**Texte fourni:**

────────────────────

Dans les ris, les deux coins de la bouche reculent & s’elevent un peu ; la partie supérieure des joues se releve ; les yeux se ferment plus ou moins ; la levre supérieure s’éleve, l’inférieure s’abaisse, la bouche s’ouvre, & la peau du nez se fronce dans les ris immodérés.

Les bras, les mains & tout le corps entrent aussi dans l’expression des passions ; les gestes concourent avec les mouvemens de l’ame ; dans la joie, par exemple, les yeux, la tête les bras, & tout le corps sont agites par des mouvemens prompts & variés ; dans la langueur & la tristesse, les yeux sont abaissés, la tête est panchée sur le côté, les bras sont pendans, & tout le corps est immobile : dans l’admiration, la surprise & l’étonnement, tout mouvement est suspendu, on reste dans une même attitude. Cette premiere expression des passions est independante de la volonté ; mais il y a une autre sorte d’expression qui semble être produite par une reflexion de l’esprit, & par le commandement de la volonté, & qui fait agir les yeux, la tête, les bras & tout le corps.

Ces mouvemens paroissent être autant d’efforts que fait l’ame pour défendre le corps ; ce sont au moins autant de signes secondaires qui repetent les passions, & qui pourroient les exprimer ; par exemple, dans l’amour, dans les desirs, dans l’esperance, on leve la tête & les yeux vers le ciel, comme pour demander le bien que l’on souhaite ; on porte la tête sur le corps en avant, comme pour avancer en s’approchant la possession de l’objet desire ; on étend les bras, on ouvre la main pour l’embrasser & le saisir ; au contraire dans la crainte, dans la haine, dans l’horreur, nous avançons les bras avec précipitation, comme ce qui fait l’objet de notre aversion ; nous détournons les yeux & la tête, nous reculons pour l’éviter, nous fuyons pour nous en éloigner. Ce, mouvemens sont si prompts, qu’ils paroissent involontaires ; mais c’est un effet de l’habitude qui nous trompe, car ces mouvemens dépendent de la réflexion, & marquent seulement la perfection des ressorts du corps humain, par la promptitude avec laquelle tous les membres obéissent aux ordres de la volonté.

Mais comment faire des observations sur l’expression des passions dans une capitale, par exemple, où tous les hommes conviennent de paroître n’en ressentir aucune ? Où trouver parmi nous aujourd’hui, non pas des hommes coleres, mais des hommes qui permettent à la colere de se peindre d’une façon absolument libre dans leurs attitudes, dans leurs gestes, dans leurs mouvemens, & dans leurs traits ?

────────────────────

Entrées du jeu de données:

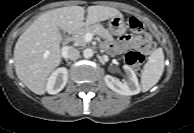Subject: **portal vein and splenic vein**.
Returning a JSON list of instances; mask_svg holds the SVG:
<instances>
[{
	"label": "portal vein and splenic vein",
	"instance_id": "18ae733b",
	"mask_svg": "<svg viewBox=\"0 0 194 133\" xmlns=\"http://www.w3.org/2000/svg\"><path fill=\"white\" fill-rule=\"evenodd\" d=\"M92 37H93V35H92L91 33H87V34L85 35V40H86V42H90V41L92 40Z\"/></svg>",
	"mask_w": 194,
	"mask_h": 133
}]
</instances>
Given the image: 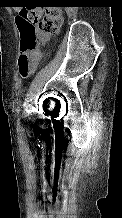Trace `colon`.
<instances>
[{
  "instance_id": "5ec220e1",
  "label": "colon",
  "mask_w": 122,
  "mask_h": 218,
  "mask_svg": "<svg viewBox=\"0 0 122 218\" xmlns=\"http://www.w3.org/2000/svg\"><path fill=\"white\" fill-rule=\"evenodd\" d=\"M16 21L21 37L19 71L26 79L40 59L38 48L58 33L63 21L62 12L58 7L23 8Z\"/></svg>"
}]
</instances>
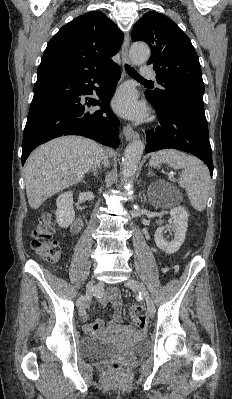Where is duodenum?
<instances>
[{
    "mask_svg": "<svg viewBox=\"0 0 232 399\" xmlns=\"http://www.w3.org/2000/svg\"><path fill=\"white\" fill-rule=\"evenodd\" d=\"M83 227V219L81 216H78L72 224V231L74 233H78Z\"/></svg>",
    "mask_w": 232,
    "mask_h": 399,
    "instance_id": "duodenum-1",
    "label": "duodenum"
}]
</instances>
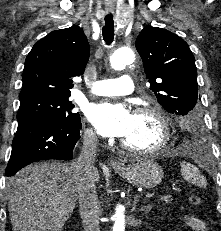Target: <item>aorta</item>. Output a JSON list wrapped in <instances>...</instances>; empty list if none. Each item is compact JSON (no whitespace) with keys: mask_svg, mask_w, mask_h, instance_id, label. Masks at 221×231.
I'll list each match as a JSON object with an SVG mask.
<instances>
[{"mask_svg":"<svg viewBox=\"0 0 221 231\" xmlns=\"http://www.w3.org/2000/svg\"><path fill=\"white\" fill-rule=\"evenodd\" d=\"M135 59L130 48L122 47L115 50L110 56V65L114 70L121 71ZM114 225L112 231H125V214L122 206H117L113 215Z\"/></svg>","mask_w":221,"mask_h":231,"instance_id":"762f6f07","label":"aorta"}]
</instances>
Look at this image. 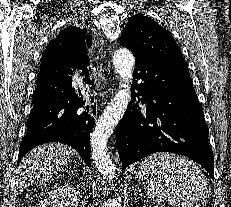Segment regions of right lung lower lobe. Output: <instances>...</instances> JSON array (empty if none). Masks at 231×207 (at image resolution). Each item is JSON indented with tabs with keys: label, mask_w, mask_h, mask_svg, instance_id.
<instances>
[{
	"label": "right lung lower lobe",
	"mask_w": 231,
	"mask_h": 207,
	"mask_svg": "<svg viewBox=\"0 0 231 207\" xmlns=\"http://www.w3.org/2000/svg\"><path fill=\"white\" fill-rule=\"evenodd\" d=\"M75 32L80 28L70 27ZM87 31V30H86ZM87 61L79 69L84 70V82L95 90V84L89 78ZM72 70L60 65H42L38 74L37 88L33 94V109L27 120V133L19 148V162L34 147L60 142L72 146L90 163V133L94 125L96 105L94 98L80 96L72 88ZM18 162V163H19Z\"/></svg>",
	"instance_id": "obj_1"
}]
</instances>
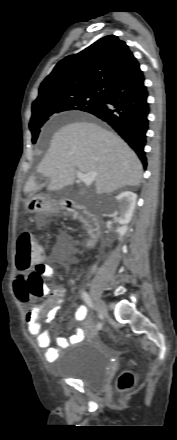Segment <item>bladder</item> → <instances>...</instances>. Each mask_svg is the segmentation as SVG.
Returning a JSON list of instances; mask_svg holds the SVG:
<instances>
[{
    "mask_svg": "<svg viewBox=\"0 0 177 440\" xmlns=\"http://www.w3.org/2000/svg\"><path fill=\"white\" fill-rule=\"evenodd\" d=\"M110 371V359L93 339L76 343L64 358L60 375L81 381L87 388L103 387Z\"/></svg>",
    "mask_w": 177,
    "mask_h": 440,
    "instance_id": "bladder-1",
    "label": "bladder"
}]
</instances>
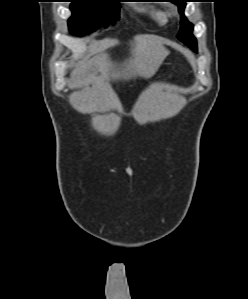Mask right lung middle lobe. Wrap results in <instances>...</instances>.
Here are the masks:
<instances>
[{
    "label": "right lung middle lobe",
    "mask_w": 248,
    "mask_h": 299,
    "mask_svg": "<svg viewBox=\"0 0 248 299\" xmlns=\"http://www.w3.org/2000/svg\"><path fill=\"white\" fill-rule=\"evenodd\" d=\"M117 3L114 0H72V16L68 20L70 32L83 36L99 24L107 26L118 17L120 6Z\"/></svg>",
    "instance_id": "obj_1"
}]
</instances>
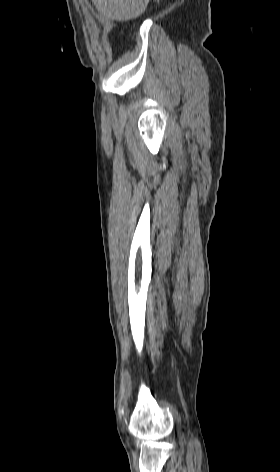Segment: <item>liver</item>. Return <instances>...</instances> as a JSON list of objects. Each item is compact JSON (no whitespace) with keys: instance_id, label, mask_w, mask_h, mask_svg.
<instances>
[{"instance_id":"6515ba94","label":"liver","mask_w":280,"mask_h":472,"mask_svg":"<svg viewBox=\"0 0 280 472\" xmlns=\"http://www.w3.org/2000/svg\"><path fill=\"white\" fill-rule=\"evenodd\" d=\"M101 14V22L114 20H130L140 16L149 0H92Z\"/></svg>"}]
</instances>
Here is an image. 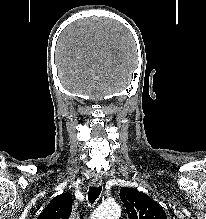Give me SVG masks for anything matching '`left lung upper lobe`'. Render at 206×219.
<instances>
[{
  "label": "left lung upper lobe",
  "mask_w": 206,
  "mask_h": 219,
  "mask_svg": "<svg viewBox=\"0 0 206 219\" xmlns=\"http://www.w3.org/2000/svg\"><path fill=\"white\" fill-rule=\"evenodd\" d=\"M120 199L129 219H167L165 211L157 202L136 189L121 188Z\"/></svg>",
  "instance_id": "obj_1"
}]
</instances>
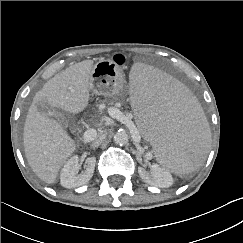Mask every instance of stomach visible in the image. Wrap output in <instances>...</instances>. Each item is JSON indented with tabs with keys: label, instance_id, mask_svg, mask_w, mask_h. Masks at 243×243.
Instances as JSON below:
<instances>
[{
	"label": "stomach",
	"instance_id": "1",
	"mask_svg": "<svg viewBox=\"0 0 243 243\" xmlns=\"http://www.w3.org/2000/svg\"><path fill=\"white\" fill-rule=\"evenodd\" d=\"M90 89L94 94L107 97L121 96L124 89L122 70L111 60H99L91 72Z\"/></svg>",
	"mask_w": 243,
	"mask_h": 243
}]
</instances>
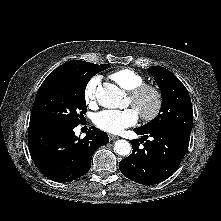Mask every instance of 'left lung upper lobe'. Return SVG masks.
Masks as SVG:
<instances>
[{
  "instance_id": "obj_1",
  "label": "left lung upper lobe",
  "mask_w": 221,
  "mask_h": 221,
  "mask_svg": "<svg viewBox=\"0 0 221 221\" xmlns=\"http://www.w3.org/2000/svg\"><path fill=\"white\" fill-rule=\"evenodd\" d=\"M161 89L160 114L151 122L139 127L141 131L171 130L190 135L193 125V110L190 95L183 83L164 67L148 69Z\"/></svg>"
}]
</instances>
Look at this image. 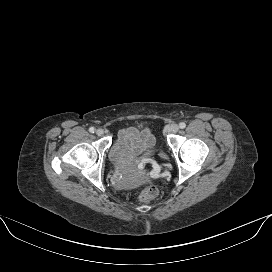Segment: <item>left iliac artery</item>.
<instances>
[{"label":"left iliac artery","instance_id":"obj_1","mask_svg":"<svg viewBox=\"0 0 272 272\" xmlns=\"http://www.w3.org/2000/svg\"><path fill=\"white\" fill-rule=\"evenodd\" d=\"M179 127H180L181 129H184V128L186 127V124H185L184 122H180V123H179Z\"/></svg>","mask_w":272,"mask_h":272}]
</instances>
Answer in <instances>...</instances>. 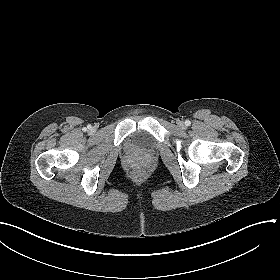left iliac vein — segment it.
<instances>
[{"mask_svg":"<svg viewBox=\"0 0 280 280\" xmlns=\"http://www.w3.org/2000/svg\"><path fill=\"white\" fill-rule=\"evenodd\" d=\"M178 125L180 126V127H183V122H178Z\"/></svg>","mask_w":280,"mask_h":280,"instance_id":"left-iliac-vein-1","label":"left iliac vein"}]
</instances>
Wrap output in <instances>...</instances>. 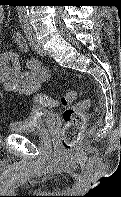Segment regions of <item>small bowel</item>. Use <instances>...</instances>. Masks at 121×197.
I'll use <instances>...</instances> for the list:
<instances>
[{
	"label": "small bowel",
	"instance_id": "c3829d8e",
	"mask_svg": "<svg viewBox=\"0 0 121 197\" xmlns=\"http://www.w3.org/2000/svg\"><path fill=\"white\" fill-rule=\"evenodd\" d=\"M5 13L0 8V25L4 22ZM19 52L6 50L0 52V84L6 91L31 95L47 81L49 73L37 57L26 56L28 47L20 34L13 36ZM27 70L23 69V57Z\"/></svg>",
	"mask_w": 121,
	"mask_h": 197
}]
</instances>
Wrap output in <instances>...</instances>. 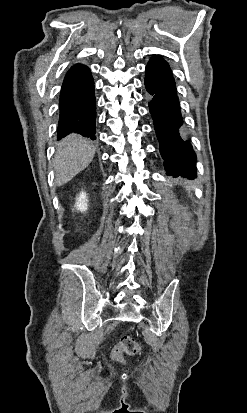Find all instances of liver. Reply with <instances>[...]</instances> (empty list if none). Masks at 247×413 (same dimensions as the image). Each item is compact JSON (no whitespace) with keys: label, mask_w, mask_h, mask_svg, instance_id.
Returning <instances> with one entry per match:
<instances>
[{"label":"liver","mask_w":247,"mask_h":413,"mask_svg":"<svg viewBox=\"0 0 247 413\" xmlns=\"http://www.w3.org/2000/svg\"><path fill=\"white\" fill-rule=\"evenodd\" d=\"M95 154L90 140L83 138L81 134H68L58 144L54 158L55 184L61 186L69 182L80 170H84L90 164Z\"/></svg>","instance_id":"1"}]
</instances>
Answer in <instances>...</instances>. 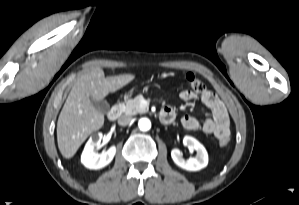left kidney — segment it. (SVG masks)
I'll use <instances>...</instances> for the list:
<instances>
[{"label":"left kidney","mask_w":299,"mask_h":205,"mask_svg":"<svg viewBox=\"0 0 299 205\" xmlns=\"http://www.w3.org/2000/svg\"><path fill=\"white\" fill-rule=\"evenodd\" d=\"M183 143L189 149L195 150L197 154L195 157L186 160L182 157L180 150L173 149L171 151V157L174 163L187 171H198L206 167L208 164V153L205 147L192 136H185Z\"/></svg>","instance_id":"1"}]
</instances>
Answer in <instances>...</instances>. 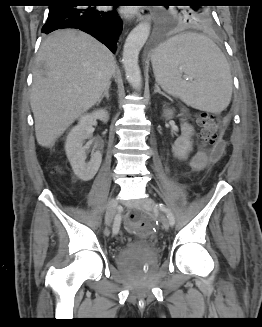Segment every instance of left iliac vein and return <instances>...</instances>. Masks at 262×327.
<instances>
[{
  "label": "left iliac vein",
  "instance_id": "obj_1",
  "mask_svg": "<svg viewBox=\"0 0 262 327\" xmlns=\"http://www.w3.org/2000/svg\"><path fill=\"white\" fill-rule=\"evenodd\" d=\"M154 205H155V203L151 198H146L142 203V206L147 210L154 209ZM160 220H161L163 229L169 230L170 223H169L168 219L165 216H161Z\"/></svg>",
  "mask_w": 262,
  "mask_h": 327
}]
</instances>
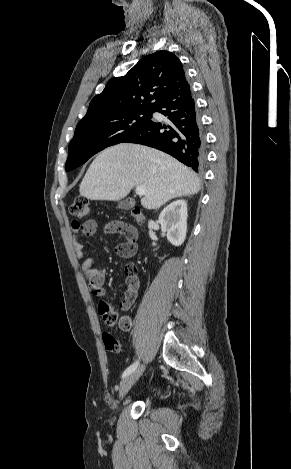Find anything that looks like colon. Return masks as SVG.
Returning a JSON list of instances; mask_svg holds the SVG:
<instances>
[{
    "label": "colon",
    "instance_id": "5ec220e1",
    "mask_svg": "<svg viewBox=\"0 0 291 469\" xmlns=\"http://www.w3.org/2000/svg\"><path fill=\"white\" fill-rule=\"evenodd\" d=\"M71 214L80 220H88L91 215V204L89 200L83 196H78L75 198L73 204L70 208ZM133 216L136 219L141 218V211L138 208L133 209ZM135 252V244L131 241L123 243L118 246V253L122 256L130 255ZM125 273L127 276V296L122 302L123 308H128L134 301V295L138 291L139 283L137 279V267L134 263H128L125 265ZM99 312L101 317L104 319L108 326H114L117 322L121 321V318H118L117 313L111 309L109 302L106 299L98 302ZM125 326H130L129 320L123 321ZM103 343L107 351L112 353H117L120 351V344L118 340L108 332L103 333L102 335Z\"/></svg>",
    "mask_w": 291,
    "mask_h": 469
}]
</instances>
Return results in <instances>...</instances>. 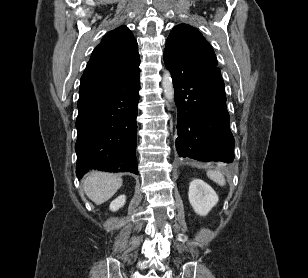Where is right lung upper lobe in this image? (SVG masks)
Listing matches in <instances>:
<instances>
[{"label":"right lung upper lobe","instance_id":"obj_1","mask_svg":"<svg viewBox=\"0 0 308 278\" xmlns=\"http://www.w3.org/2000/svg\"><path fill=\"white\" fill-rule=\"evenodd\" d=\"M137 41L126 26L107 33L92 52L81 77L79 99L114 93L140 76Z\"/></svg>","mask_w":308,"mask_h":278}]
</instances>
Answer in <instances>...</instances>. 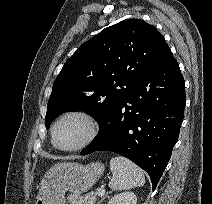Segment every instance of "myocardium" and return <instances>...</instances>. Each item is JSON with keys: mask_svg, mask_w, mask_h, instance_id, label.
I'll return each instance as SVG.
<instances>
[{"mask_svg": "<svg viewBox=\"0 0 212 204\" xmlns=\"http://www.w3.org/2000/svg\"><path fill=\"white\" fill-rule=\"evenodd\" d=\"M70 117L79 118L84 122V124L86 126V135H85L84 139L79 144H77L73 147L65 148V147H61L56 142L55 130H56L57 126L63 120L70 118ZM98 132H99L98 122L92 114H90L86 111H83V110H69V111H66L63 114H61L56 119V121L53 123V125L51 127V140H52L53 145L58 150H61V151H64V152H75V151L82 150L85 147H87L89 144H91L92 141L96 138Z\"/></svg>", "mask_w": 212, "mask_h": 204, "instance_id": "1", "label": "myocardium"}]
</instances>
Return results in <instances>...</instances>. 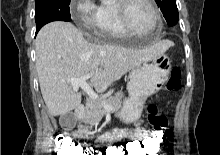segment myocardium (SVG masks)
I'll return each mask as SVG.
<instances>
[{"label":"myocardium","instance_id":"f54148a6","mask_svg":"<svg viewBox=\"0 0 220 155\" xmlns=\"http://www.w3.org/2000/svg\"><path fill=\"white\" fill-rule=\"evenodd\" d=\"M134 1L135 0H118L116 4L120 21L123 27L125 28V30L131 35H149L158 31L161 27V17L157 9V6L153 0H143L145 3L148 4L153 14V18H154L153 28L148 31H139L132 26L128 16V9L130 4Z\"/></svg>","mask_w":220,"mask_h":155}]
</instances>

────────────────────

**Consigne écrite:** Reproduisez mot pour mot le passage du texte sur l'expression des passions qui commence à « Dans les ris, les » et se termine à « les ris immodérés. ». Appuyez-vous uniquement sur le texte.

**Réponse attendue:**
Dans les ris, les deux coins de la bouche reculent & s’elevent un peu ; la partie supérieure des joues se releve ; les yeux se ferment plus ou moins ; la levre supérieure s’éleve, l’inférieure s’abaisse, la bouche s’ouvre, & la peau du nez se fronce dans les ris immodérés.